1.【组装】德国马普植物育种所（Max Planck Institute for Plant Breeding）学者开发长读段无空缺染色体组装方法

GALA: gap-free chromosome-scale assembly with long reads

High-quality genome assembly has wide applications in genetics and medical studies. However, it is still very challenging to achieve gap-free chromosome-scale assemblies using current workflows of long-read platforms. Here we propose a chromosome-by-chromosome assembly strategy implemented through the multiple-layer computer graph which identifies mis-assemblies within preliminary assemblies or chimeric raw reads and partitions the data into chromosome-scale linkage groups. The subsequent independent assembly of each linkage group generates gap-free assembly free from the mis-assembly errors which usually plague existing workflows. This flexible framework also allows us to integrate data from various technologies, such as Pacbio, Nanopore, Hi-C, and the genetic map, to generate gap-free chromosome-scale assembly. We de novo assembled C. elegans and A. thaliana genomes using GALA with combined Pacbio and Nanopore sequening data from publicly available datasets. We also demonstrated its applicability with a gap-free assembly of two chromosomes in the human genome. In addition, GALA showed promising performance for Pacbio high-fidelity long reads. Our method enables straightforward assembly of genomes with multiple data sources and multiple computational tools, overcoming barriers that at present restrict the application of de novo genome assembly technology.

2.【史前】古DNA测序揭示史前生物巨型狐猴基因组的奥秘

Evolutionary and phylogenetic insights from a nuclear genome sequence of the extinct, giant ‘subfossil’ koala lemur Megaladapis edwardsi

No endemic Madagascar animal with body mass >10 kg survived a relatively recent wave of extinction on the island. From morphological and isotopic analyses of skeletal ‘subfossil’ remains we can reconstruct some of the biology and behavioral ecology of giant lemurs (primates; up to ~160 kg), elephant birds (up to ~860 kg), and other extraordinary Malagasy megafauna that survived well into the past millennium. Yet much about the evolutionary biology of these now extinct species remains unknown, along with persistent phylogenetic uncertainty in some cases. Thankfully, despite the challenges of DNA preservation in tropical and sub-tropical environments, technical advances have enabled the recovery of ancient DNA from some Malagasy subfossil specimens. Here we present a nuclear genome sequence (~2X coverage) for one of the largest extinct lemurs, the koala lemur Megaladapis edwardsi (~85kg). To support the testing of key phylogenetic and evolutionary hypotheses we also generated new high-coverage complete nuclear genomes for two extant lemur species, Eulemur rufifrons and Lepilemur mustelinus, and we aligned these sequences with previously published genomes for three other extant lemur species and 47 non-lemur vertebrates. Our phylogenetic results confirm that Megaladapis is most closely related to the extant Lemuridae (typified in our analysis by E. rufifrons) to the exclusion of L. mustelinus, which contradicts morphology-based phylogenies. Our evolutionary analyses identified significant convergent evolution between M. edwardsi and extant folivorous primates (colobine monkeys) and ungulate herbivores (horses) in genes encoding protein products that function in the biodegradation of plant toxins and nutrient absorption. These results suggest that koala lemurs were highly adapted to a leaf-based diet, which may also explain their convergent craniodental morphology with the small-bodied folivore Lepilemur.

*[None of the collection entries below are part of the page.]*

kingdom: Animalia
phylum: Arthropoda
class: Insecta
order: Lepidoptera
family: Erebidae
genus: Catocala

3.【评分】一款评估科学软件质量的软件SoftWipe

SoftWipe – a tool and benchmark to assess scientific software quality

Scientific software from all areas of scientific research is pivotal to obtaining novel insights. Yet the quality of scientific software is rarely assessed, even though it might lead to incorrect scientific results in the worst case. Therefore, we have developed an open source tool and benchmark called SoftWipe, that provides a relative software quality ranking of 51 computational tools from diverse research areas. SoftWipe can be used in the review process of software papers and to inform the scientific software selection process.

4.【墨尔本x1】墨尔本大学（The University of Melbourne）学者：微生物组学数据批次效应矫正的多变量方法

A multivariate method to correct for batch effects in microbiome data

Microbial communities are highly dynamic and sensitive to changes in the environment. Thus, microbiome data are highly susceptible to batch effects, defined as sources of unwanted variation that are not related to, and obscure any factors of interest. Existing batch correction methods have been primarily developed for gene expression data. As such, they do not consider the inherent characteristics of microbiome data, including zero inflation, overdispersion and correlation between variables. We introduce a new multivariate and non-parametric batch correction method based on Partial Least Squares Discriminant Analysis. PLSDA-batch first estimates treatment and batch variation with latent components to then subtract batch variation from the data. The resulting batch effect corrected data can then be input in any downstream statistical analysis. Two variants are also proposed to handle unbalanced batch x treatment designs and to include variable selection during component estimation. We compare our approaches with existing batch correction methods removeBatchEffect and ComBat on simulated and three case studies. We show that our three methods lead to competitive performance in removing batch variation while preserving treatment variation, and especially when batch effects have high variability. Reproducible code and vignettes are available on GitHub.

5.【墨尔本x2】莫纳什大学（Monash University）学者：大脑转录图谱中的区域异质性

Dynamical consequences of regional heterogeneity in the brain’s transcriptional landscape

Brain regions vary in their molecular and cellular composition, but how this heterogeneity shapes neuronal dynamics is unclear. Here, we investigate the dynamical consequences of regional heterogeneity using a biophysical model of whole-brain functional magnetic resonance imaging (MRI) dynamics in humans. We show that models in which transcriptional variations in excitatory and inhibitory receptor (E:I) gene expression constrain regional heterogeneity more accurately reproduce the spatiotemporal structure of empirical functional connectivity estimates than do models constrained by global gene expression profiles and MRI-derived estimates of myeloarchitecture. We further show that regional heterogeneity is essential for yielding both ignition-like dynamics, which are thought to support conscious processing, and a wide variance of regional activity timescales, which supports a broad dynamical range. We thus identify a key role for E:I heterogeneity in generating complex neuronal dynamics and demonstrate the viability of using transcriptional data to constrain models of large-scale brain function.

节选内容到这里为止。